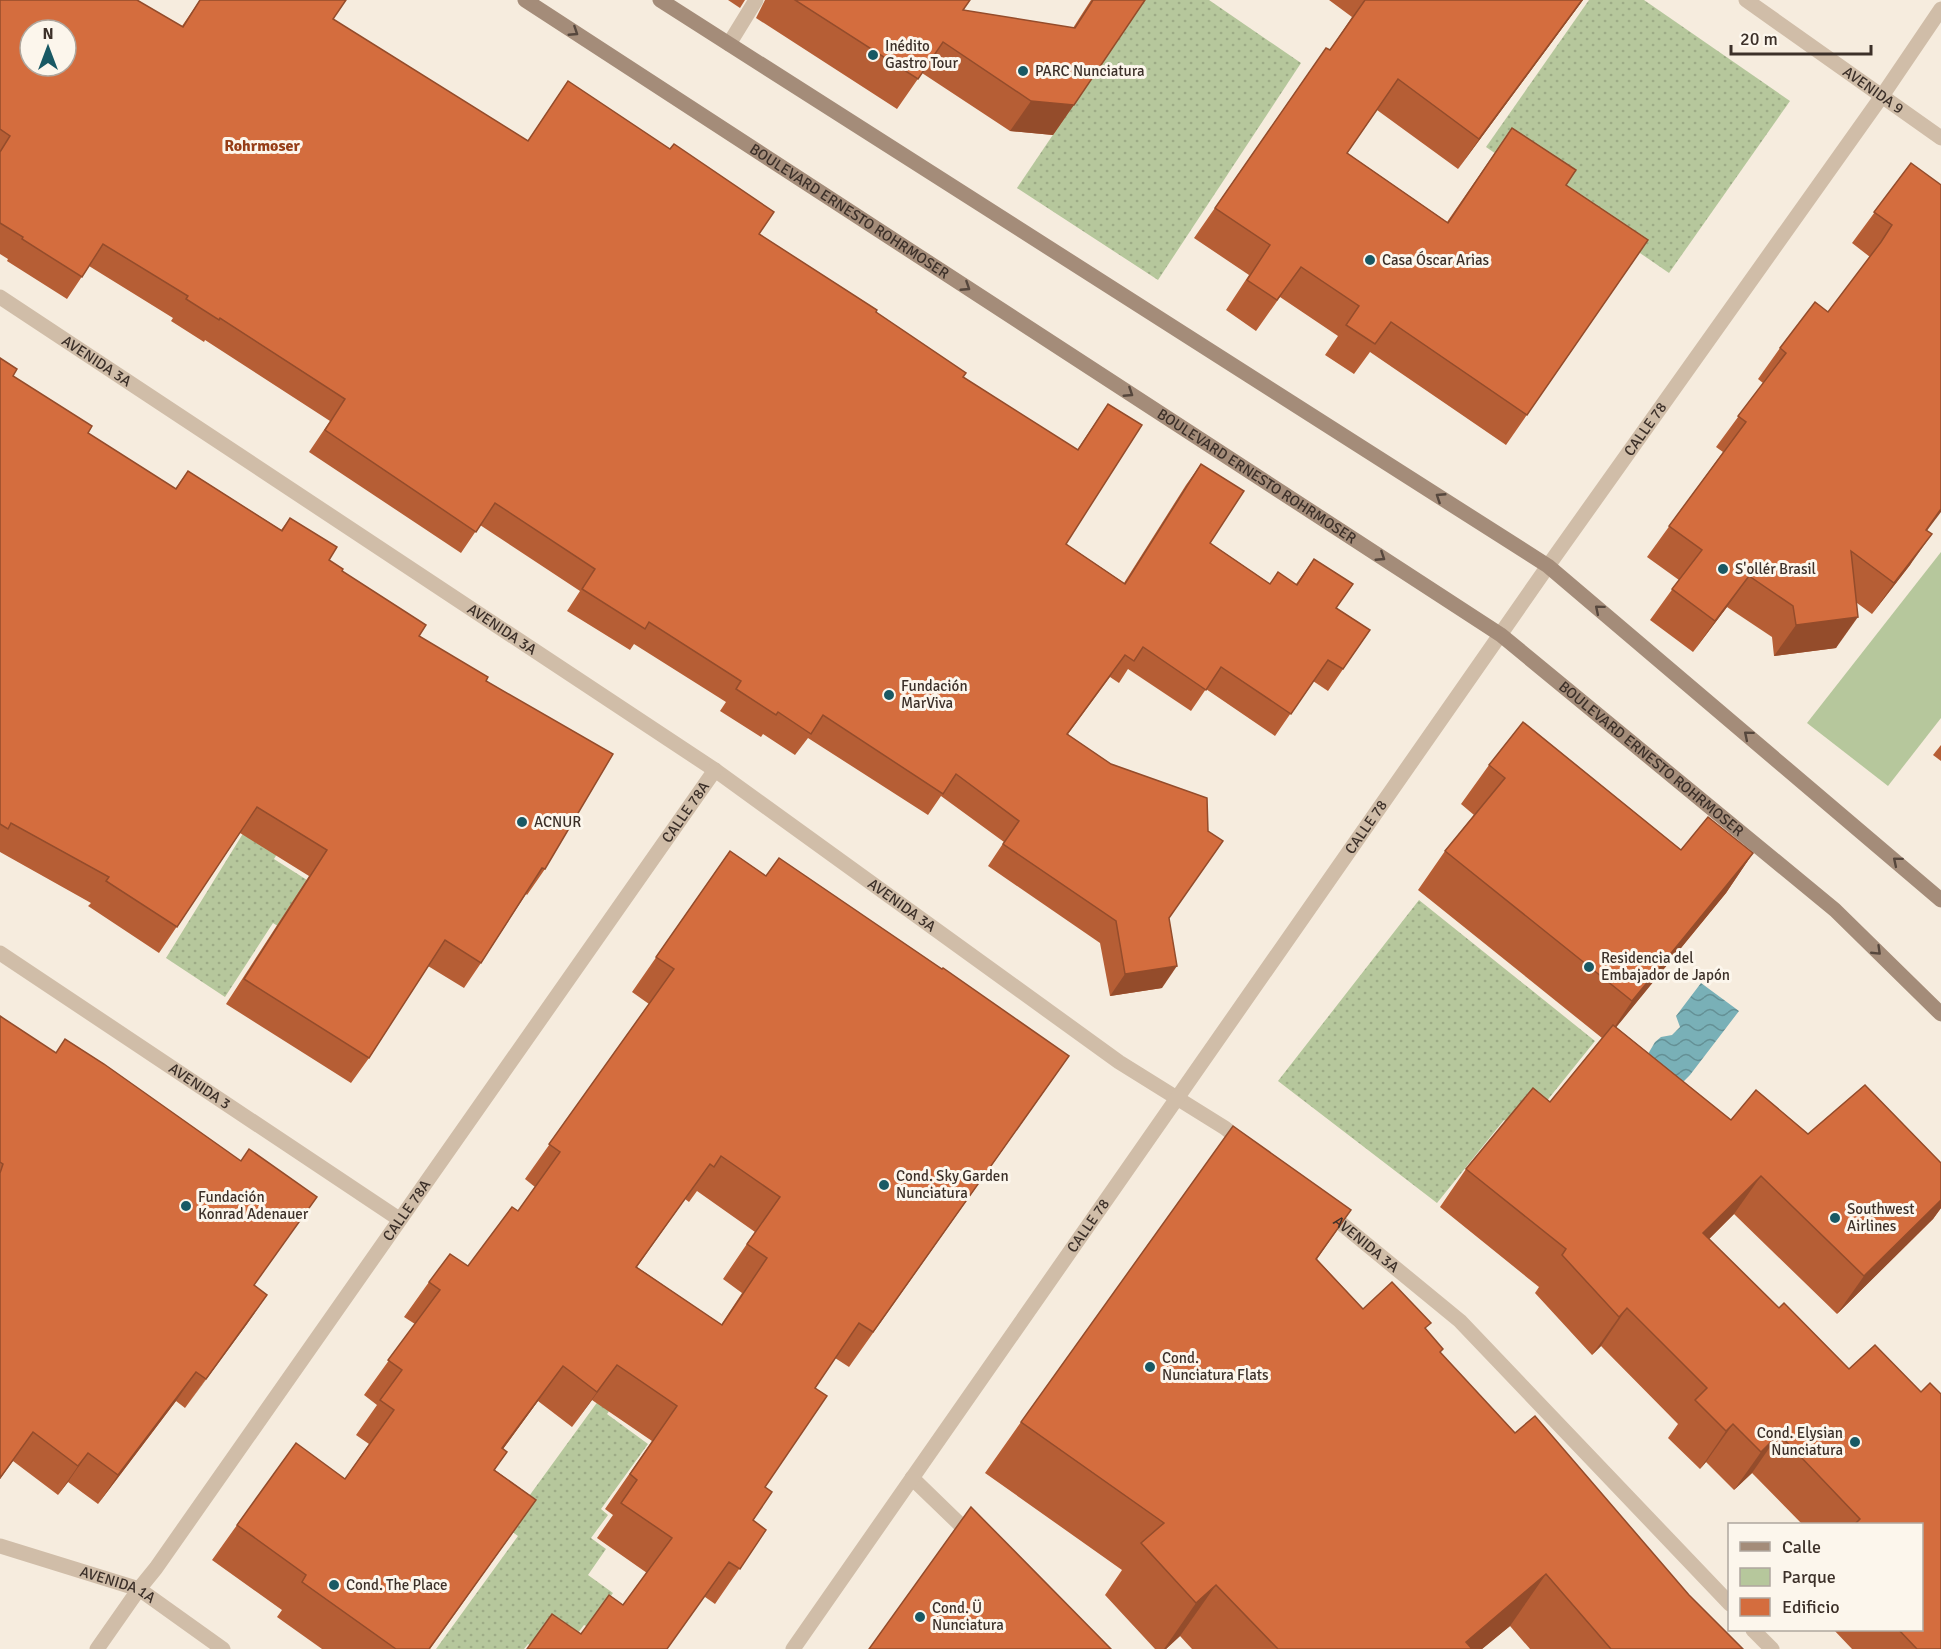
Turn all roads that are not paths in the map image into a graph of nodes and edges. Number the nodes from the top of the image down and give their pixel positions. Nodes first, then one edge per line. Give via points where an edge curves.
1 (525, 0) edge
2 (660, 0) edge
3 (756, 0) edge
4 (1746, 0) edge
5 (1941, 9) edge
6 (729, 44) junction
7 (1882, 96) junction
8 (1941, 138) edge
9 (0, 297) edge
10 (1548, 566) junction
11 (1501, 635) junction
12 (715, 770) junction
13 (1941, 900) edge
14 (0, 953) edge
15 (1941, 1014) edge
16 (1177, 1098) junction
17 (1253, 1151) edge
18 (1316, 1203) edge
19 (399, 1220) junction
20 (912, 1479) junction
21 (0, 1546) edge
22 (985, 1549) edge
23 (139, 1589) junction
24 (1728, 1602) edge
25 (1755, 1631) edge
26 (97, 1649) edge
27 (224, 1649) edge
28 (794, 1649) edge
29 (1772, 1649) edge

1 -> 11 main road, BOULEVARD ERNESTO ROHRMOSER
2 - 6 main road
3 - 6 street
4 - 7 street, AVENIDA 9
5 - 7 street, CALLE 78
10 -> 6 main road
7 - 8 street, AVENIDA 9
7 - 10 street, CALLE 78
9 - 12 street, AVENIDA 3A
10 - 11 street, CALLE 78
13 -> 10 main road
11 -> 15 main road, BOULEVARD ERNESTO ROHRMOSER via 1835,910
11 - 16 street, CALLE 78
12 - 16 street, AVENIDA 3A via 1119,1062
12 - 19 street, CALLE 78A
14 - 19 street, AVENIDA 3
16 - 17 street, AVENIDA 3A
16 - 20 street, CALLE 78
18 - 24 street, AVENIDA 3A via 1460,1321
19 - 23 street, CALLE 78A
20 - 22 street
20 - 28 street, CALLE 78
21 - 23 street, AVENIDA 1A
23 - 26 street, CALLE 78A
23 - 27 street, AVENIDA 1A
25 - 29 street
━━━━
» PROMPT
Strip the images and return the remaining data exactly.

» RESPONSE FOR THIS EXERCISE
Turn all roads that are not paths in the map image into a graph of nodes and edges. Number the nodes from the top of the image down and give their pixel positions. Nodes first, then one edge per line. Give via points where an edge curves.
1 (525, 0) edge
2 (660, 0) edge
3 (756, 0) edge
4 (1746, 0) edge
5 (1941, 9) edge
6 (729, 44) junction
7 (1882, 96) junction
8 (1941, 138) edge
9 (0, 297) edge
10 (1548, 566) junction
11 (1501, 635) junction
12 (715, 770) junction
13 (1941, 900) edge
14 (0, 953) edge
15 (1941, 1014) edge
16 (1177, 1098) junction
17 (1253, 1151) edge
18 (1316, 1203) edge
19 (399, 1220) junction
20 (912, 1479) junction
21 (0, 1546) edge
22 (985, 1549) edge
23 (139, 1589) junction
24 (1728, 1602) edge
25 (1755, 1631) edge
26 (97, 1649) edge
27 (224, 1649) edge
28 (794, 1649) edge
29 (1772, 1649) edge

1 -> 11 main road, BOULEVARD ERNESTO ROHRMOSER
2 - 6 main road
3 - 6 street
4 - 7 street, AVENIDA 9
5 - 7 street, CALLE 78
10 -> 6 main road
7 - 8 street, AVENIDA 9
7 - 10 street, CALLE 78
9 - 12 street, AVENIDA 3A
10 - 11 street, CALLE 78
13 -> 10 main road
11 -> 15 main road, BOULEVARD ERNESTO ROHRMOSER via 1835,910
11 - 16 street, CALLE 78
12 - 16 street, AVENIDA 3A via 1119,1062
12 - 19 street, CALLE 78A
14 - 19 street, AVENIDA 3
16 - 17 street, AVENIDA 3A
16 - 20 street, CALLE 78
18 - 24 street, AVENIDA 3A via 1460,1321
19 - 23 street, CALLE 78A
20 - 22 street
20 - 28 street, CALLE 78
21 - 23 street, AVENIDA 1A
23 - 26 street, CALLE 78A
23 - 27 street, AVENIDA 1A
25 - 29 street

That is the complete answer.